The Atlantic Meridional Overturning Circulation (AMOC), which includes the Gulf Stream and is responsible for moderating large parts of the world’s climate, has undergone “an almost complete loss of stability over the last century”, according to a new analysis. The currents work like a conveyor belt to transport warm, salty water northward from the tropics and cold water back south along the seafloor. This giant conveyor belt had already been shown to be at its weakest in more than a thousand years, but now it could be veering toward a total breakdown.
Such a collapse would have a disastrous impact on global weather systems, leading to sea-level rises in the Atlantic; greater cooling and more powerful storms across the Northern Hemisphere; and severe disruption to the rain that billions of people rely upon to grow crops in Africa, South America and India, according to the U.K.’s meteorological office.
The study author believes that this transition could occur rapidly after the ocean current system is driven beyond a critical tipping point.
“The findings support the assessment that the AMOC decline is not just a fluctuation or a linear response to increasing temperatures but likely means the approaching of a critical threshold beyond which the circulation system could collapse,” author Niklas Boers, a researcher at the Potsdam Institute for Climate Impact Research in Germany, said in a statement.
Data taken from past analyses of Atlantic ice cores and other geological records show that the AMOC can exist in two stable states: a stronger, faster state that humans rely upon today and another that is much slower and weaker.
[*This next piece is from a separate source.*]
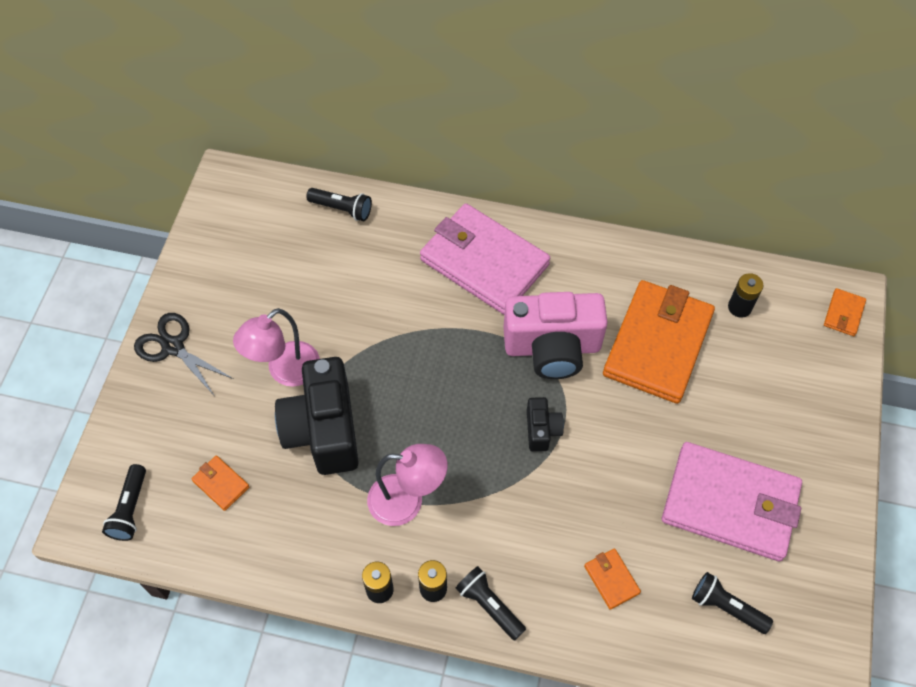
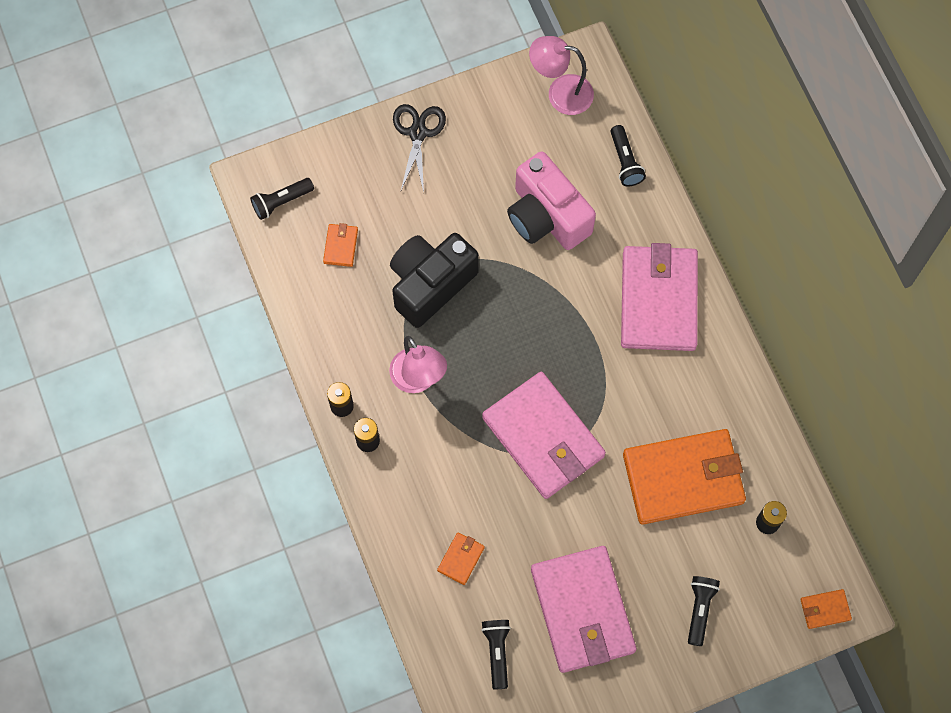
camera: 55 degrees right, 10 degrees up
(285, 371) = (456, 224): pink lamp -> pink lamp (560, 93)
(489, 605) = (382, 486): black flashlight -> black flashlight (700, 609)
(542, 430) = (543, 437): black camera -> pink wallet
(552, 348) = (620, 401): pink camera -> pink camera (546, 216)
According to Boers, the existence of the two states implies that “abrupt transitions between the two circulation modes are in principle possible.”
This means that the current as we know it could weaken until it reaches a tipping point, flipping from the stronger state to the weaker one. This will rapidly transform climates across the Northern Hemisphere to be much less temperate than they are right now. […]
The critical threshold after which the collapse occurs could be reached much sooner than scientists first thought, according to Boers.
“I wouldn’t have expected that the excessive amounts of freshwater added in the course of the last century would already produce such a response in the overturning circulation,” Boers said in the statement. “We urgently need to reconcile our models with the presented observational evidence to assess how far from or how close to its critical threshold the AMOC really is.” [more]
Gulf Stream could be veering toward irreversible collapse, a new analysis warns
Observation-based early-warning signals for a collapse of the Atlantic Meridional Overturning Circulation
ABSTRACT: The Atlantic Meridional Overturning Circulation (AMOC), a major ocean current system transporting warm surface waters toward the northern Atlantic, has been suggested to exhibit two distinct modes of operation. A collapse from the currently attained strong to the weak mode would have severe impacts on the global climate system and further multi-stable Earth system components. Observations and recently suggested fingerprints of AMOC variability indicate a gradual weakening during the last decades, but estimates of the critical transition point remain uncertain. Here, a robust and general early-warning indicator for forthcoming critical transitions is introduced. Significant early-warning signals are found in eight independent AMOC indices, based on observational sea-surface temperature and salinity data from across the Atlantic Ocean basin. These results reveal spatially consistent empirical evidence that, in the course of the last century, the AMOC may have evolved from relatively stable conditions to a point close to a critical transition.